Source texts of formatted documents

┌────────

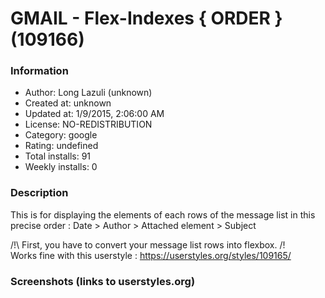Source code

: # GMAIL - Flex-Indexes { ORDER } (109166)

### Information
- Author: Long Lazuli (unknown)
- Created at: unknown
- Updated at: 1/9/2015, 2:06:00 AM
- License: NO-REDISTRIBUTION
- Category: google
- Rating: undefined
- Total installs: 91
- Weekly installs: 0


### Description
This is for displaying the elements of each rows of the message list in this precise order :
Date > Author > Attached element > Subject

/!\ First, you have to convert your message list rows into flexbox. /!\
Works fine with this userstyle : https://userstyles.org/styles/109165/


### Screenshots (links to userstyles.org)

└────────

Exercise details:
Apply a filter for "list" to the entries and show each line that passes.

Response:
This is for displaying the elements of each rows of the message list in this precise order :
/!\ First, you have to convert your message list rows into flexbox. /!\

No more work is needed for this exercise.